Could you give the entries again, exactly as written?
══════════
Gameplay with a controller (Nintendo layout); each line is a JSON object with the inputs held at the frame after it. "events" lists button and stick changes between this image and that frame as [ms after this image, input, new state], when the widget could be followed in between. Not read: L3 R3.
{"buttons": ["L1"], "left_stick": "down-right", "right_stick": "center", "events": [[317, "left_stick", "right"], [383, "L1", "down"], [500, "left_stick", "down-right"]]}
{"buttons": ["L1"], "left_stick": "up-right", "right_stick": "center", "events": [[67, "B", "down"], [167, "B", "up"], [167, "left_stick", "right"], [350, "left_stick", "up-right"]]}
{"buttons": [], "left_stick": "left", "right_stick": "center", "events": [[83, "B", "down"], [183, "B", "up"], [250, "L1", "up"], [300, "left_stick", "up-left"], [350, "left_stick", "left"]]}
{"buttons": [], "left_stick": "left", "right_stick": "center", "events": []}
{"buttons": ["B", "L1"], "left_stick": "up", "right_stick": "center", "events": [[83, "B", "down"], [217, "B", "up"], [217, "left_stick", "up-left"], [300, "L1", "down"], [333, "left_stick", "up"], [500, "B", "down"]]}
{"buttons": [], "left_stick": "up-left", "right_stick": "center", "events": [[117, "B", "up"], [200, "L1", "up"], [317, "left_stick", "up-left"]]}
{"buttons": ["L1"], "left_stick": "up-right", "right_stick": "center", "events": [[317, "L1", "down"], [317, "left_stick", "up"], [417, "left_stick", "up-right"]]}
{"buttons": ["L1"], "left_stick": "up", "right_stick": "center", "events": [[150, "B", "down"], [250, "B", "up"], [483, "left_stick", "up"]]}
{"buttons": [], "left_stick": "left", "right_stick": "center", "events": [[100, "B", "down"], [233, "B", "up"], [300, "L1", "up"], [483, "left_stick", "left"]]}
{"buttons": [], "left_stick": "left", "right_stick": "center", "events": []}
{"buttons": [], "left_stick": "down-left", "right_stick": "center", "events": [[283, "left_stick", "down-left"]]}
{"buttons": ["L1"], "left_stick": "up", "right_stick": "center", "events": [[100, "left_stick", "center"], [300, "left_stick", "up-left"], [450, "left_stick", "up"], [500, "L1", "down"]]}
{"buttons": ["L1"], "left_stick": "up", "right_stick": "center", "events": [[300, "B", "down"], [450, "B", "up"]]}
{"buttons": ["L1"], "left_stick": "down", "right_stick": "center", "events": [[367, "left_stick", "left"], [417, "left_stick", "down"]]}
══════════
» **Answer below**
Gameplay with a controller (Nintendo layout); each line is a JSON object with the inputs held at the frame after it. "events" lists button and stick changes between this image and that frame as [ms after this image, input, new state], when the widget could be followed in between. Not read: L3 R3.
{"buttons": ["L1"], "left_stick": "down-right", "right_stick": "center", "events": [[317, "left_stick", "right"], [383, "L1", "down"], [500, "left_stick", "down-right"]]}
{"buttons": ["L1"], "left_stick": "up-right", "right_stick": "center", "events": [[67, "B", "down"], [167, "B", "up"], [167, "left_stick", "right"], [350, "left_stick", "up-right"]]}
{"buttons": [], "left_stick": "left", "right_stick": "center", "events": [[83, "B", "down"], [183, "B", "up"], [250, "L1", "up"], [300, "left_stick", "up-left"], [350, "left_stick", "left"]]}
{"buttons": [], "left_stick": "left", "right_stick": "center", "events": []}
{"buttons": ["B", "L1"], "left_stick": "up", "right_stick": "center", "events": [[83, "B", "down"], [217, "B", "up"], [217, "left_stick", "up-left"], [300, "L1", "down"], [333, "left_stick", "up"], [500, "B", "down"]]}
{"buttons": [], "left_stick": "up-left", "right_stick": "center", "events": [[117, "B", "up"], [200, "L1", "up"], [317, "left_stick", "up-left"]]}
{"buttons": ["L1"], "left_stick": "up-right", "right_stick": "center", "events": [[317, "L1", "down"], [317, "left_stick", "up"], [417, "left_stick", "up-right"]]}
{"buttons": ["L1"], "left_stick": "up", "right_stick": "center", "events": [[150, "B", "down"], [250, "B", "up"], [483, "left_stick", "up"]]}
{"buttons": [], "left_stick": "left", "right_stick": "center", "events": [[100, "B", "down"], [233, "B", "up"], [300, "L1", "up"], [483, "left_stick", "left"]]}
{"buttons": [], "left_stick": "left", "right_stick": "center", "events": []}
{"buttons": [], "left_stick": "down-left", "right_stick": "center", "events": [[283, "left_stick", "down-left"]]}
{"buttons": ["L1"], "left_stick": "up", "right_stick": "center", "events": [[100, "left_stick", "center"], [300, "left_stick", "up-left"], [450, "left_stick", "up"], [500, "L1", "down"]]}
{"buttons": ["L1"], "left_stick": "up", "right_stick": "center", "events": [[300, "B", "down"], [450, "B", "up"]]}
{"buttons": ["L1"], "left_stick": "down", "right_stick": "center", "events": [[367, "left_stick", "left"], [417, "left_stick", "down"]]}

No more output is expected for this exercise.